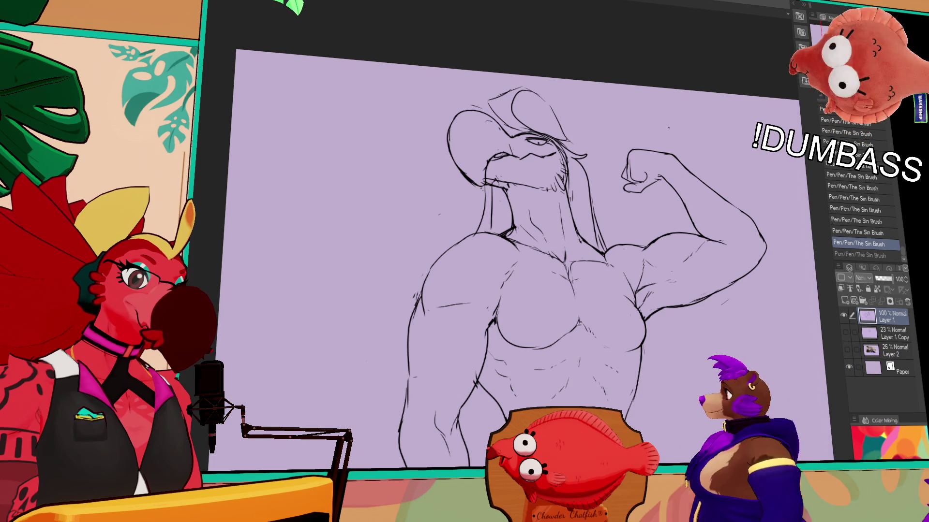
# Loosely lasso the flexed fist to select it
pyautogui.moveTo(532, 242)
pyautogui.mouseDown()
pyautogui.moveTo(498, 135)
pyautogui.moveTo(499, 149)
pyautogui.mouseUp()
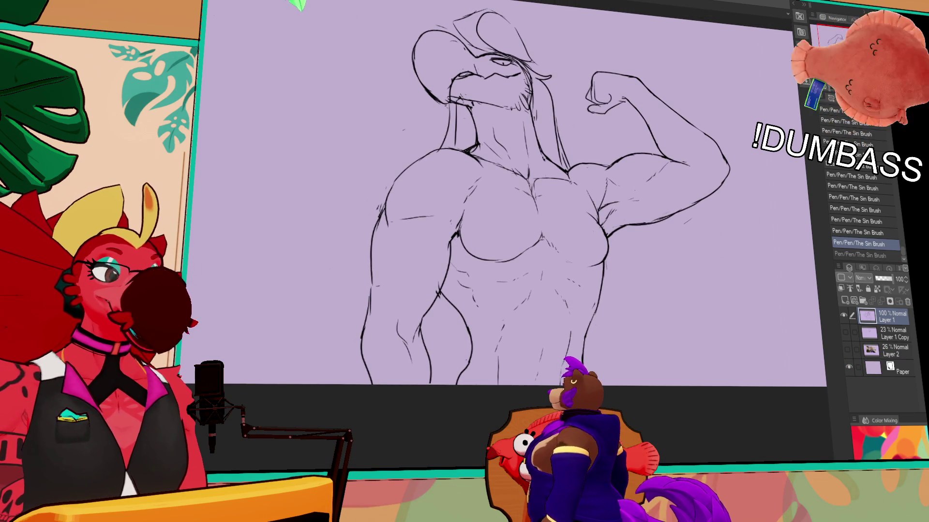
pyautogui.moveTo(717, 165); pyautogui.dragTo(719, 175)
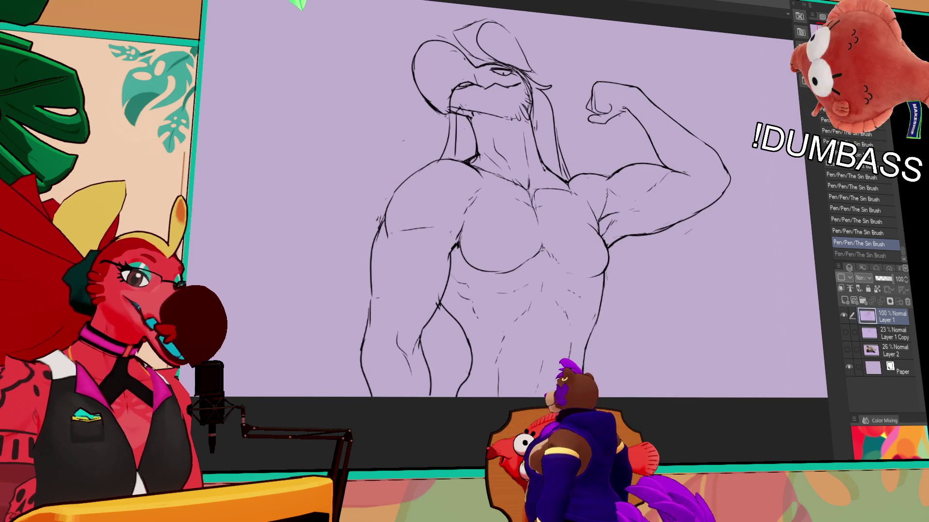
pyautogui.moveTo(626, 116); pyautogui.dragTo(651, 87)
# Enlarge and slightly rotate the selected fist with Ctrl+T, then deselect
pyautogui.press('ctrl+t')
----------
**EXERCISE DIRECTIONS:**
Leaving out every picture, transcribe exactly the lines from the line that contains "pyautogui.moveTo(499, 149)" through the final line of the entries above.

**RESULT:**
pyautogui.moveTo(499, 149)
pyautogui.mouseUp()
pyautogui.moveTo(717, 165); pyautogui.dragTo(719, 175)
pyautogui.moveTo(626, 116); pyautogui.dragTo(651, 87)
# Enlarge and slightly rotate the selected fist with Ctrl+T, then deselect
pyautogui.press('ctrl+t')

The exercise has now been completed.